Keifend, zeternd und sabbernd hing es in seiner Hand und versuchte, sich aus seinem Fell zu winden, um auf ihn losgehen zu können.

„Zwei Socken dagegen“, ging Cecil verspätet auf die Wette ein.

Die Hexe kam aus ihrer Ecke und stieß den geschockten Zauberer in die Seite. Leise vor sich hinmurmelnd hob sie den Zauber auf.

„Folgen Sie den Herren bitte nach draußen. Ihr Antrag auf Haustierhaltung dieses Hybriden ist hiermit nachdrücklich abgelehnt – und das Tier hat ab sofort Hausverbot. Wehe Sie bringen es noch einmal mit!“, fauchte sie den verwirrt dreinblickenden Zauberer an. Ihr zorniger Blick traf auffordernd auf Gregory und Cecil.

Da Gregory noch immer das tobende Tier in der Hand hielt, packte Cecil den Zauberer und stellte ihn mit vermutlich unerwarteter Kraft auf die Beine.

„Bitte folgen Sie uns, Sir“, sagte er und hielt den Saum des abgewetzten Mantels des Zauberers fest.

Es war offensichtlich, dass er trotz seiner kleinen Statur keinen Widerspruch duldete.

Das geifernde Tier lieferten sie drei Türen weiter bei Gerry ab. Gerry O'Donnel war der Meister im Umgang mit tierischen Geschöpfen aller Art und kannte für solche Tiere auch immer einen Ort – und sei es, dass es am Ende der Zoo war.
 

Merlin sei Dank hatte Gregory fast immer gemeinsam mit Cecil Dienst. Hin und wieder wurde ihm auch Zizzy zugeteilt, aber mit diesem Hauselfen kam er einfach nicht klar. Im Gegensatz zu Cecil sprach dieser immer in der dritten Person von sich und bediente sich einer äußerst kindlichen Sprache. Gregory wusste zwar, dass er nicht die hellste Kerze im Leuchter war, aber damit fühlte sogar er sich unterfordert und genervt. Außerdem konnte er sich auf Zizzy nie verlassen, wenn es drauf ankam. Zizzy sprang sofort, wenn irgendeine Hexe oder irgendein Zauberer ihm etwas befahl – und zwar ganz egal, wie sinnlos oder entgegen ihres Auftrags das war – und ließ Gregory damit jedes Mal schmählich im Stich. Cecil dagegen war für ihn die perfekte Rückendeckung. Sie verstanden sich und arbeiteten super zusammen. Und außerdem machten die Wetten Spaß – auch wenn Gregory die meiste Zeit verlor. Aber das machte ihm nichts aus.

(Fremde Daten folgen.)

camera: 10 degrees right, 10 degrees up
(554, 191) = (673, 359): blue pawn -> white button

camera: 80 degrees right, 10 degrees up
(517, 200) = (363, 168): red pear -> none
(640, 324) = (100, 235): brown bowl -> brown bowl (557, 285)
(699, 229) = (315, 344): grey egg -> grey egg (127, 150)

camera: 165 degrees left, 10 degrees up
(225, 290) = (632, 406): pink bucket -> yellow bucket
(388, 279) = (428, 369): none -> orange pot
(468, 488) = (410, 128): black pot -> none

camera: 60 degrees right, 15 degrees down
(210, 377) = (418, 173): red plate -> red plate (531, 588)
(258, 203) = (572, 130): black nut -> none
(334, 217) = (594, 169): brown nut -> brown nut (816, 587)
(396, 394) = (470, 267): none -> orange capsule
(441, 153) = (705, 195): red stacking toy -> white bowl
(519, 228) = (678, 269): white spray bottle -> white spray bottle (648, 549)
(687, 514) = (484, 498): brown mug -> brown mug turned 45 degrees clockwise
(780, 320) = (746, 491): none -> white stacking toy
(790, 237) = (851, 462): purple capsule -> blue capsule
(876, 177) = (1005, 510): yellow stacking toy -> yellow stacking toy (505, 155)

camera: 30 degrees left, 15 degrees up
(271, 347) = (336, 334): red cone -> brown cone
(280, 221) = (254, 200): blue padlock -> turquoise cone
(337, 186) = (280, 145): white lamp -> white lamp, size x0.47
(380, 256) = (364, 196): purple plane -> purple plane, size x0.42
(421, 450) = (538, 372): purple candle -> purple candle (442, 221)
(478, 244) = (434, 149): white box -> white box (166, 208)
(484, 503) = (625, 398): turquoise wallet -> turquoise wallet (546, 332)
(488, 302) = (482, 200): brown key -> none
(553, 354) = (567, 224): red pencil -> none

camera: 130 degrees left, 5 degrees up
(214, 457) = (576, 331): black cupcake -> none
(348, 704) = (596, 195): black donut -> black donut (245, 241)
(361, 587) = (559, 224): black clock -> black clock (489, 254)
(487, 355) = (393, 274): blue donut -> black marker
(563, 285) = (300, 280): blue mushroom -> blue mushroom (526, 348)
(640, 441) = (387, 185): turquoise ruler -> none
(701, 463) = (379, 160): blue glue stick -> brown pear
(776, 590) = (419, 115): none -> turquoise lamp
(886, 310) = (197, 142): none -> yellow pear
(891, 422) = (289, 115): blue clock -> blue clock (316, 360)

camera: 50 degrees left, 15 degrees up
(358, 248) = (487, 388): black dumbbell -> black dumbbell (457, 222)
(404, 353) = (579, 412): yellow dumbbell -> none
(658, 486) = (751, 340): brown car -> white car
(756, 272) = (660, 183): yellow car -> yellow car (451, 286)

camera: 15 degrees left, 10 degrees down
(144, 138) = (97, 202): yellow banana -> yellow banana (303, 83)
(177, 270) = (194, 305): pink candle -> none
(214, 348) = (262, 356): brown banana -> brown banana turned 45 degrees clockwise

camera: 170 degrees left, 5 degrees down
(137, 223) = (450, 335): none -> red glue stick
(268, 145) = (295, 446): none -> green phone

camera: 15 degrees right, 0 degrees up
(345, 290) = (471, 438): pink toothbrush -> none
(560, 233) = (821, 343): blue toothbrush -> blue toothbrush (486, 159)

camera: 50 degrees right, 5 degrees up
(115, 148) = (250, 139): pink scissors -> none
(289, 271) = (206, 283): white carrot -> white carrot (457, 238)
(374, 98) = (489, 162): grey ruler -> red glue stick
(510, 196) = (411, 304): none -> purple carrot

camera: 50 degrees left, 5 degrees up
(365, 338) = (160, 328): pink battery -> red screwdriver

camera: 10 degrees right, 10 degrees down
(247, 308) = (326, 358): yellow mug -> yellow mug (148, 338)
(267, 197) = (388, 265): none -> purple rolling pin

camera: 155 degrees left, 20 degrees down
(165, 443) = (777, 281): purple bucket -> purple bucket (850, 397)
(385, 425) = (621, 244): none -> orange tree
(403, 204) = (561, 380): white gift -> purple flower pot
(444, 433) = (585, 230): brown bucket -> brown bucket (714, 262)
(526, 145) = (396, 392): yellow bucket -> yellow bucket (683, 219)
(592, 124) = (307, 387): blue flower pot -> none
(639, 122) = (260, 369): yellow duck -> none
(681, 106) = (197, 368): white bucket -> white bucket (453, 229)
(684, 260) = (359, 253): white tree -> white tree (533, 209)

Sicher, Cecil war ein Hauself. Aber Gregory musste zugeben, dass er darüber die meiste Zeit gar nicht mehr nachdachte. Es fiel ihm allenfalls auf, wenn er abends nach Hause ging und überlegte, dass er ganz keine Ahnung hatte, wo – und wie – Cecil eigentlich lebte.
 

Gregory war zu dem Schluss gekommen, dass seine Nicht-Beziehung zu ihr vergleichbar war, wie Türme mit Bauklötzen zu bauen. Stein legte man auf Stein und irgendwann krachte alles zusammen.

So wie an diesem Morgen, als seine Angebetete nicht allein hereinkam, sondern neben einem jungen Mann herschritt und sich lebhaft mit ihm unterhielt. So lebhaft, dass sie sogar vergaß, ihn zu grüßen.

Gregory starrte ihnen hinterher. Er kannte ihn. Das war Percy Weasley, die rechte Hand des Zaubereiministers Shacklebolt, und somit ein richtig hohes Tier. Das war etwas vollkommen anderes als er.

Betrübt starrte Grgeory auf den Boden.

Cecil stieß ihn in die Seite. „Kopf hoch. Das hat sicher nichts zu bedeuten. Du wärst eine viel bessere Partie.“

Gregory knurrte etwas Unverständliches.

Cecil seufzte tief. „Wirklich, es ist nicht der Weltuntergang.“

Der düstere Blick, den er daraufhin erntete, sorgte dafür, dass Cecil den Mund hielt. Sein Freund wollte offenbar absolut keine aufmunternden Worte hören. Und außerdem fand der Hauself es nicht besonders nett, so abgebügelt zu werden. Menschliche Schwäche hin oder her.
 

Sie schwiegen sich noch immer an, als sie der Notruf erreichte.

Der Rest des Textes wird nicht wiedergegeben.